Quoted text:
YouTube, Facebook, and Twitter let the world watch the daily progress of massive social movements like the Arab Spring and the Black Lives Matter movement. Now, Carnegie Mellon’s own Center for Human Rights Science will help protect human rights by creating a system to collect and archive user­generated media.

The John D. and Catherine T. MacArthur Foundation, Humanity United, and Oak Foundation recently donated a collective $1,185,000 to Carnegie Mellon’s Center for Human Rights Science for the development of instruments to collect photographic and video evidence of human rights abuses, post-conflict situations, and protests.

With this new funding, the Center for Human Rights Science will provide members of the human rights community with technologies and abilities which presently only military, corporate and intelligence personnel can access. They aim for these new products to promote transparency and human rights organizations’ leverage to protect victims of human rights abuses around the world.

The director of the Center and associate professor of science, technology, and society in the Department of History Jay D. Aronson said, “What we’re trying to do is level the playing field and provide [information] to the human rights community as well.”

Aronson united Carnegie Mellon scientists and human rights defenders in 2011 by creating the Center for Human Rights Science. Aronson and an array of representatives from Amnesty International, the Carter Center, Human Rights Watch, the International Criminal Court, SITU Research, and the Syria Justice & Accountability Center will guide the program’s expanding technology.

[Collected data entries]
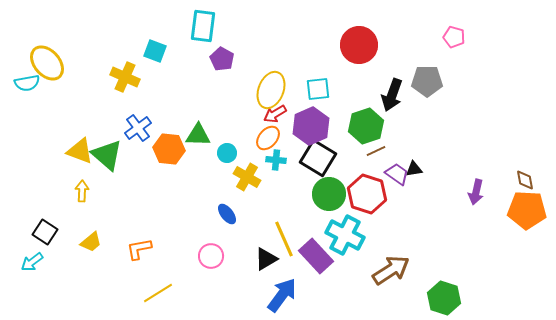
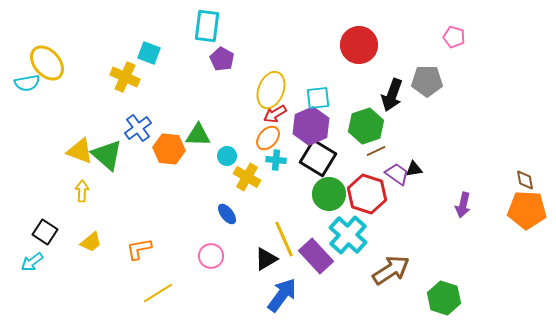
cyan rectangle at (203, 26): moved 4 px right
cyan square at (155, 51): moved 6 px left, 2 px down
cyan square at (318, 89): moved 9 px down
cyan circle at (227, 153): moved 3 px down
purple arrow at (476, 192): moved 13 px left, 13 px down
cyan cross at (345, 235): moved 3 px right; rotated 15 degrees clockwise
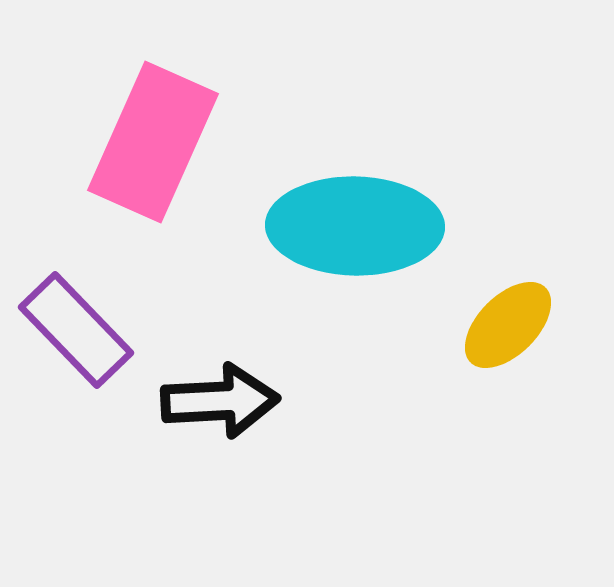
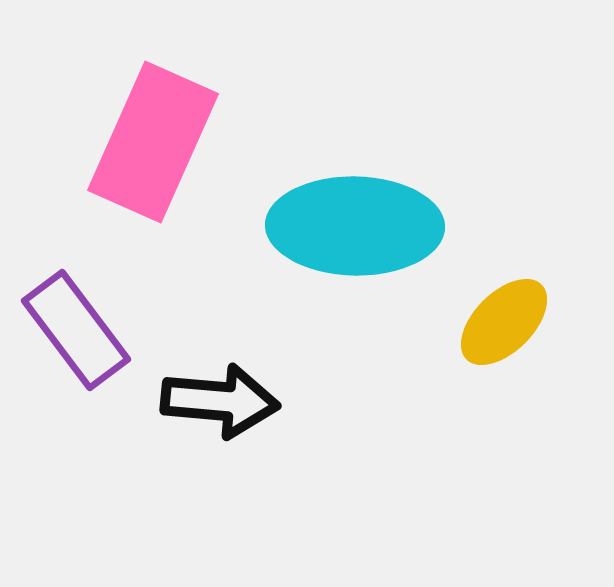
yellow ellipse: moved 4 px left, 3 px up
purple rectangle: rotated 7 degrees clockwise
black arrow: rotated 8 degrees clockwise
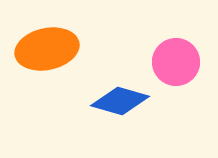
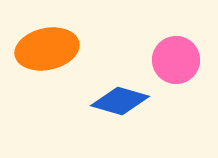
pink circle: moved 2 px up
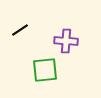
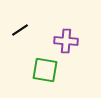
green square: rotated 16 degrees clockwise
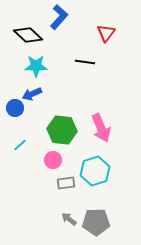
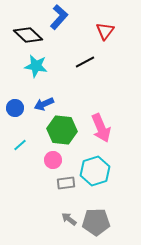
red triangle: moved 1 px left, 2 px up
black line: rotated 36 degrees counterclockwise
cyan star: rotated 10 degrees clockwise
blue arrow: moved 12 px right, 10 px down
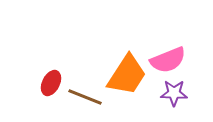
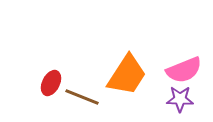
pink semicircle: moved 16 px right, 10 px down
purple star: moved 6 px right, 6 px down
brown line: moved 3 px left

Task to carry out: In the article on the human rights funding, output everything from "YouTube, Facebook, and" down to "archive user­generated media.".

Response:
YouTube, Facebook, and Twitter let the world watch the daily progress of massive social movements like the Arab Spring and the Black Lives Matter movement. Now, Carnegie Mellon’s own Center for Human Rights Science will help protect human rights by creating a system to collect and archive user­generated media.